Consider live value for alert MySQLGaleraRecvQueueLengthTooHigh
I have issues with the MySQLGaleraRecvQueueLengthTooHigh alert which is triggering for a very long time: hours after an incident on the galera cluster has been resolved (eg. recreating one of the node vm)
From my understanding, the alert is based on the mysql_global_status_wsrep_local_recv_queue_avg metrics which is itself read from the wsrep_local_recv_queue_avg status on the galera cluster.
Live values can be read on the cluster using the query
SHOW GLOBAL STATUS LIKE 'wsrep_%';
The definition for the wsrep_local_recv_queue_avg status states:
Recv queue length averaged over interval since the last FLUSH STATUS command.

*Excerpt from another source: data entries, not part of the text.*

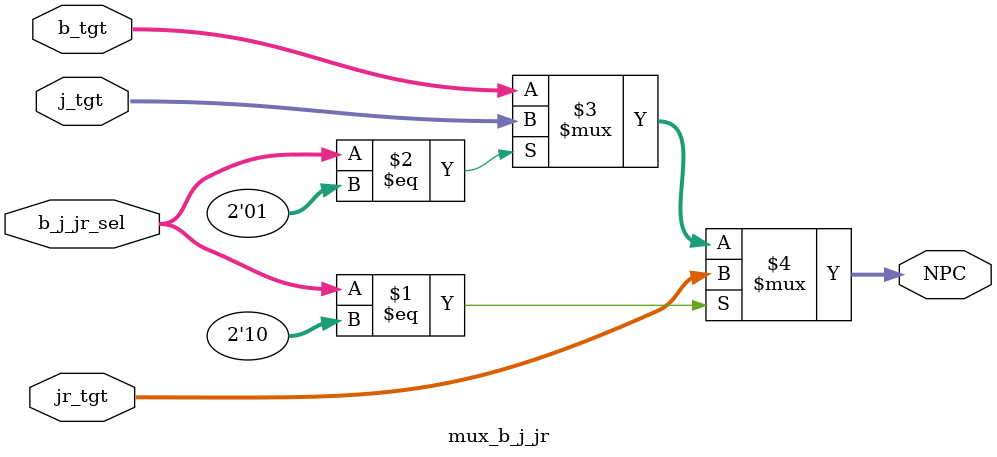
<source format=v>
`timescale 1ns / 1ps
`define F 31:0

module mux_Wreg(input [4:0] rt, rd, 
					 input [1:0] Wreg_sel, 
					 output[4:0] Wreg);
	
	assign Wreg=(Wreg_sel == 0)?rt:
					(Wreg_sel == 1)?rd:
					(Wreg_sel == 2)?31:0;
endmodule

module mux_ALU_B(input [`F] RT_E, EXT_E, 
					  input ALU_B_sel, 
					  output[`F] AluB);
					  
	assign AluB=(ALU_B_sel == 0)?RT_E:
					(ALU_B_sel == 1)?EXT_E:0;
endmodule

module mux_Wdata(input [`F] ALUOUT, XEXTOUT, PC8,XALUOUT,
					  input [1:0] Wdata_sel,//´ýÔö¼Ó
					  output[`F] Wdata);
					  
	assign Wdata=(Wdata_sel == 0)?ALUOUT:
					 (Wdata_sel == 1)?XEXTOUT:
					 (Wdata_sel == 2)?PC8:
					 (Wdata_sel == 3)?XALUOUT:0;
endmodule

module mux_PC(input [`F] PC4, b_j_jr_tgt,
				  input PC_sel,
				  output[`F] npc);
				  
	 assign npc=(PC_sel == 0)?PC4:
					(PC_sel == 1)?b_j_jr_tgt:0;
endmodule

module mux_b_j_jr(input [`F] b_tgt, j_tgt, jr_tgt,
						input [1:0] b_j_jr_sel,
						output[`F] NPC);
						
	assign NPC=(b_j_jr_sel == 2)?jr_tgt:
				  (b_j_jr_sel == 1)?j_tgt:b_tgt;
endmodule


</source>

After recreation, my node starts with a quite high recv_queue, then quickly falls to 0 within minutes.
However, since this metric is averaged over time, it take hours to fall back under the configured threshold.

Shouldn't we consider using the live metric mysql_global_status_wsrep_local_recv_queue based on wsrep_local_recv_queue_avg and configure an alert that use prometheus average functions ?
Something like avg_over_time(mysql_global_status_wsrep_local_recv_queue[5m]) ?
LMK your opinion on this. I can create a PR if that helps.